Saturday

Secretary of the Interior Ryan Zinke will resign his post at the end of the year, part of a wave of high-profile departures from the Trump administration after the midterm elections.

President Donald Trump announced this latest departure in a pair of tweets Saturday morning, saying his administration will name a replacement next week.

Until that person is named and confirmed, Zinke’s deputy David Bernhardt, a former oil executive, will likely take over the agency.

Zinke, 57, dutifully advanced Trump’s promise to boost coal, oil, and natural gas production since taking office in March of 2017. He has presided over the largest rollbacks in federal land protections in US history and opened up unprecedented swaths of coastal waters for drilling.

Some of Trump’s other cabinet picks were openly disdainful of their agencies. Former Environmental Protection Agency Administrator Scott Pruitt sued the EPA 14 times as Oklahoma’s attorney general.

But Zinke, a former Navy SEAL and Montana Congressman, billed himself as an outdoorsman who believed in protecting public lands. He also racked up a long list of indiscretions, triggering at least 17 federal inquiries, probes, and investigations into his conduct, according to Citizens for Responsibility and Ethics in Washington.


Yet he managed to stay on Trump’s good side, avoiding much of the negative attention that seemed to follow former EPA Administrator Scott Pruitt everywhere during his last days in office.

Zinke’s also been one of the more impactful cabinet members, making decisions that will have lasting consequences for energy development and environment.

The Department of the Interior manages federal lands, natural resources, and administers programs for Native Americans. This includes operating national parks, leasing drilling rights, and preserving wildlife habitats.

Under the Trump administration, the department made a priority of encouraging fossil fuel development on federal lands in pursuit of “energy dominance.” During his time in office, Zinke made it abundantly clear who he wanted to protect and who he saw as the villians. He told the Louisiana Oil and Gas Association that “our government should work for you,” a remark that earned him a standing ovation.


On the other hand, he blamed California’s massive wildfires on “environmental terrorist groups” and waffled as to whether climate change played a role in the blazes.

One of Zinke’s first actions in office was to lift an Obama-era moratorium on new coal leasing. In January this year, the Interior Department proposed opening up nearly all US coastal waters to offshore oil and gas drilling, reversing the protected status of these regions and teeing up the largest mineral rights lease sale in US history.

The Trump administration has also made point of undoing environmental regulations and Zinke has presided over some of its most impactful rollbacks.

Zinke recommended and the White House approved shrinking the size of 10 national monuments, areas in federal lands protected from development.
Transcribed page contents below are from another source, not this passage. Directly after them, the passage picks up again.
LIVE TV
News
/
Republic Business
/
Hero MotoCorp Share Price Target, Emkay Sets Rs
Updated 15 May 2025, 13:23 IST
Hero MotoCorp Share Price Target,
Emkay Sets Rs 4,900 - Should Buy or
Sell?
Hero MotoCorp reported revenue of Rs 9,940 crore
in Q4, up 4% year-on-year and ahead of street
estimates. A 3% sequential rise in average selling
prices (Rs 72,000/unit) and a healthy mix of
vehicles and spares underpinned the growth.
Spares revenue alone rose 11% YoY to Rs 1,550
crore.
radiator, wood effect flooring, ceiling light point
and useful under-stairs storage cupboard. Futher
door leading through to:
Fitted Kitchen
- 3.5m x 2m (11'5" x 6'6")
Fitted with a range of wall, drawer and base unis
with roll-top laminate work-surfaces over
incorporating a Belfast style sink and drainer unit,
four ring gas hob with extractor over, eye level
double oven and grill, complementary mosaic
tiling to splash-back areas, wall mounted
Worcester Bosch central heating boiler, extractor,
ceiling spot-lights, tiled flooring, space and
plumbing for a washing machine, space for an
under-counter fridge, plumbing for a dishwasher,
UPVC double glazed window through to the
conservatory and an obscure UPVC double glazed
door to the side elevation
The list included the Bears Ears and Grand Staircase-Escalante monuments in Utah, together rolling back protections on 2 million acres of federal lands. The move marked the largest loss of federal land protection in US history.

Emails showed that facilitating oil drilling was a key reason behind the Interior Department’s decision to undo federal protections.
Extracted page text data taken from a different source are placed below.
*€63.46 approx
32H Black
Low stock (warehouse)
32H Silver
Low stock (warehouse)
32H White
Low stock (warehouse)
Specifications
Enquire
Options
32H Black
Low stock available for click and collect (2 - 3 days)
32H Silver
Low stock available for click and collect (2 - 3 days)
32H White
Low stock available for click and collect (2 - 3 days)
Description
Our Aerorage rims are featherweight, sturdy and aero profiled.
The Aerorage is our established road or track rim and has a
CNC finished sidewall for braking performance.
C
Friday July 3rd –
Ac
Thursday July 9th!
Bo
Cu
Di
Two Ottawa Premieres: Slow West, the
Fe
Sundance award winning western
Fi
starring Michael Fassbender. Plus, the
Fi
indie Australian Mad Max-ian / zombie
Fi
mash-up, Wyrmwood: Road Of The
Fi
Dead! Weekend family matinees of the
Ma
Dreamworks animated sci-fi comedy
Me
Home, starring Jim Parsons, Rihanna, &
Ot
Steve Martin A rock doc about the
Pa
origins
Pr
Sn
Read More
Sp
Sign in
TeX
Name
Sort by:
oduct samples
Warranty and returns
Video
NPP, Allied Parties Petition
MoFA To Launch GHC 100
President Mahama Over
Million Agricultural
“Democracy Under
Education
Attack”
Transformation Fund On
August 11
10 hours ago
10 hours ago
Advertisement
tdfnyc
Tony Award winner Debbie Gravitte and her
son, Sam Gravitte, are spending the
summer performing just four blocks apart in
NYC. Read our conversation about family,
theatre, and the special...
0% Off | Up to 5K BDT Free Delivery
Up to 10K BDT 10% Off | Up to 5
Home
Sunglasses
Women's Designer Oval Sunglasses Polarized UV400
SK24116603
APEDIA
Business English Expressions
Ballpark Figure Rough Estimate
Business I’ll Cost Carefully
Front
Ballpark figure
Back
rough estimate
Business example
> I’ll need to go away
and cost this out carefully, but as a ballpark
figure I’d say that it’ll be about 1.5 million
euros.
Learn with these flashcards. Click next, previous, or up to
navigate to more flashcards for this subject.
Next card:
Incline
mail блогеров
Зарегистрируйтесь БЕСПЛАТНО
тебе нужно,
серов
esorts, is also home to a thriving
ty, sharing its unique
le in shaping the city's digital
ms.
The White House also rolled back regulations on offshore drilling that were put in place by the Bureau of Ocean Energy Management at the Interior Department after the Deepwater Horizon oil spill killed 11 workers and sent 4.9 million barrels of crude oil into the Gulf of Mexico in 2010.

In addition, the Interior Department loosened restrictions on methane produced from oil and gas drilling on federal lands.

Endangered species protections were also eroded. The US Fish and Wildlife Service at the Interior Department this summer proposed weaker rules for adding animals and plants to the endangered species list as well as making the government weigh the economic costs of protecting wildlife under the Endangered Species Act. Many organisms in danger of dying out forever live on public lands and environmental activists have long used the Endangered Species Act to block mining and development in vulnerable habitats.

Many of the big policy changes Zinke has made aren’t set in stone. Outdoor recreation groups, conservationists, and Native American tribes have already sued to block many of these rollbacks and in some cases, courts have ruled against Zinke. But the changes that do survive will serve to increase fossil fuel emissions, shrink pristine natural environments.